Each line below needs to be returned exactly. Skip any picture.

── PROVIDED MATERIAL

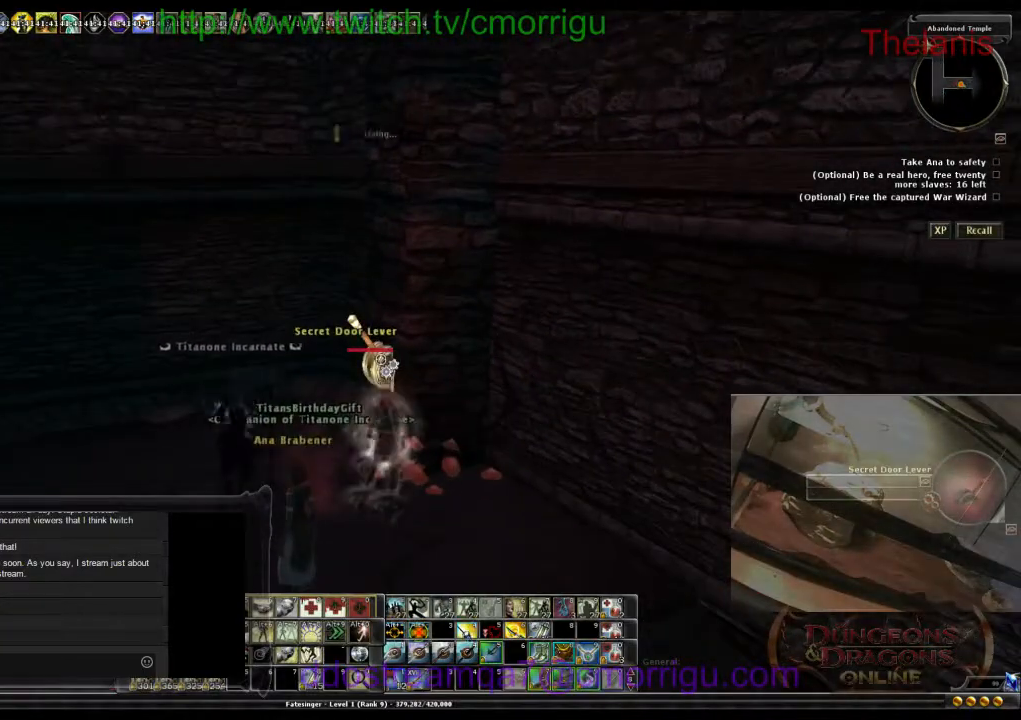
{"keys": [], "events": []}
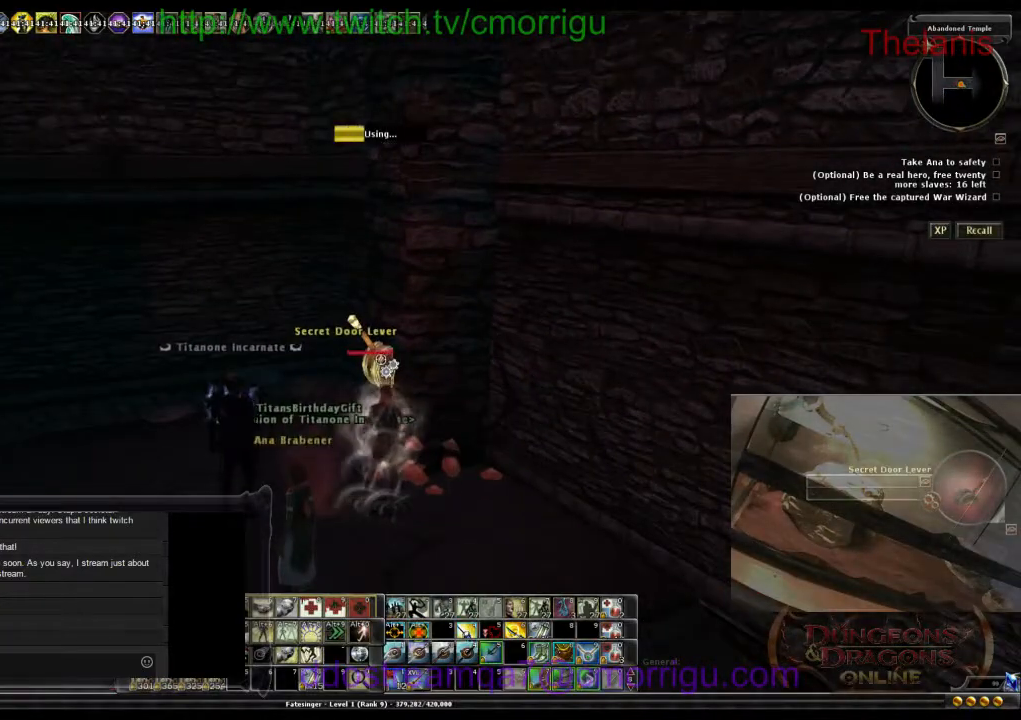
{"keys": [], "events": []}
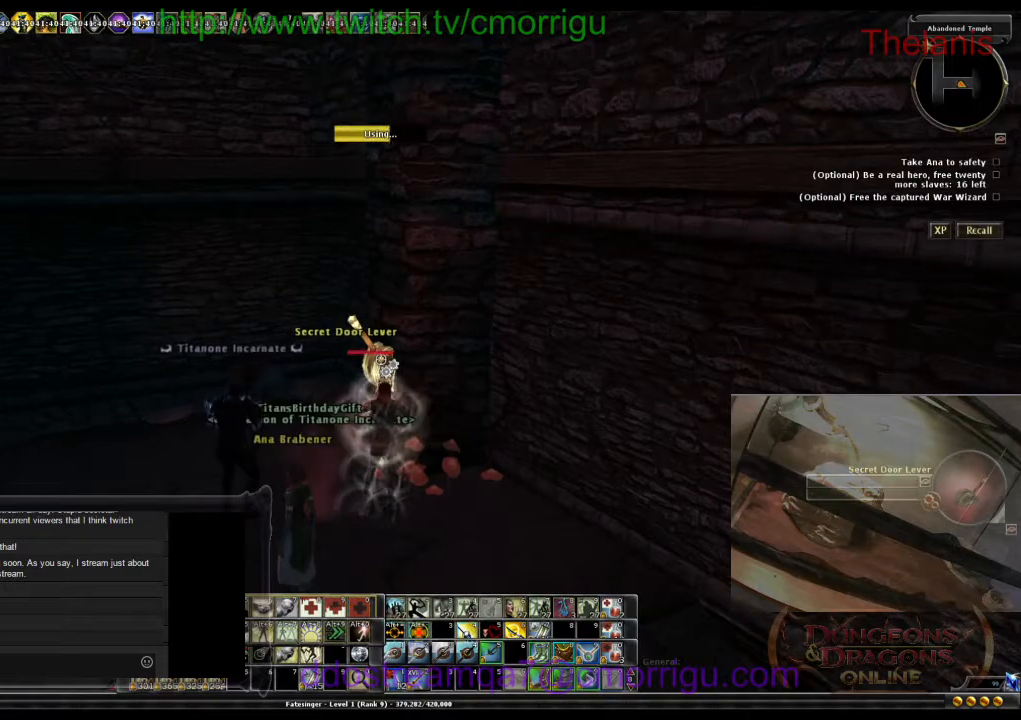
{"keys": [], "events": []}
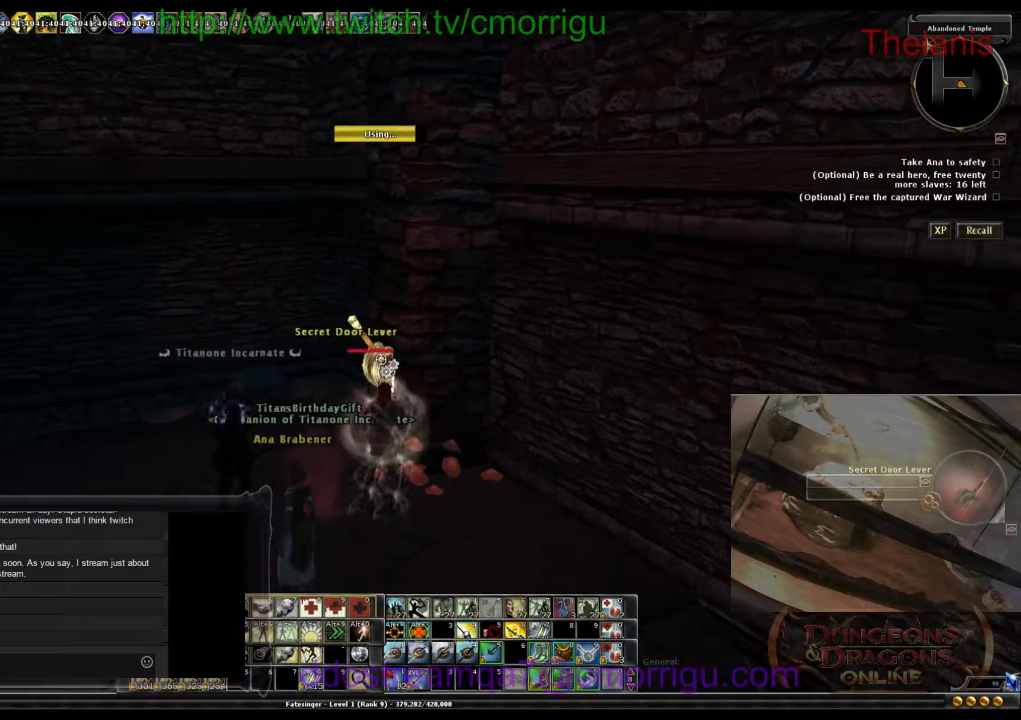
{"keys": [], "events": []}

────

RESPONSE TO THE EXERCISE:
{"keys": [], "events": []}
{"keys": [], "events": []}
{"keys": [], "events": []}
{"keys": [], "events": []}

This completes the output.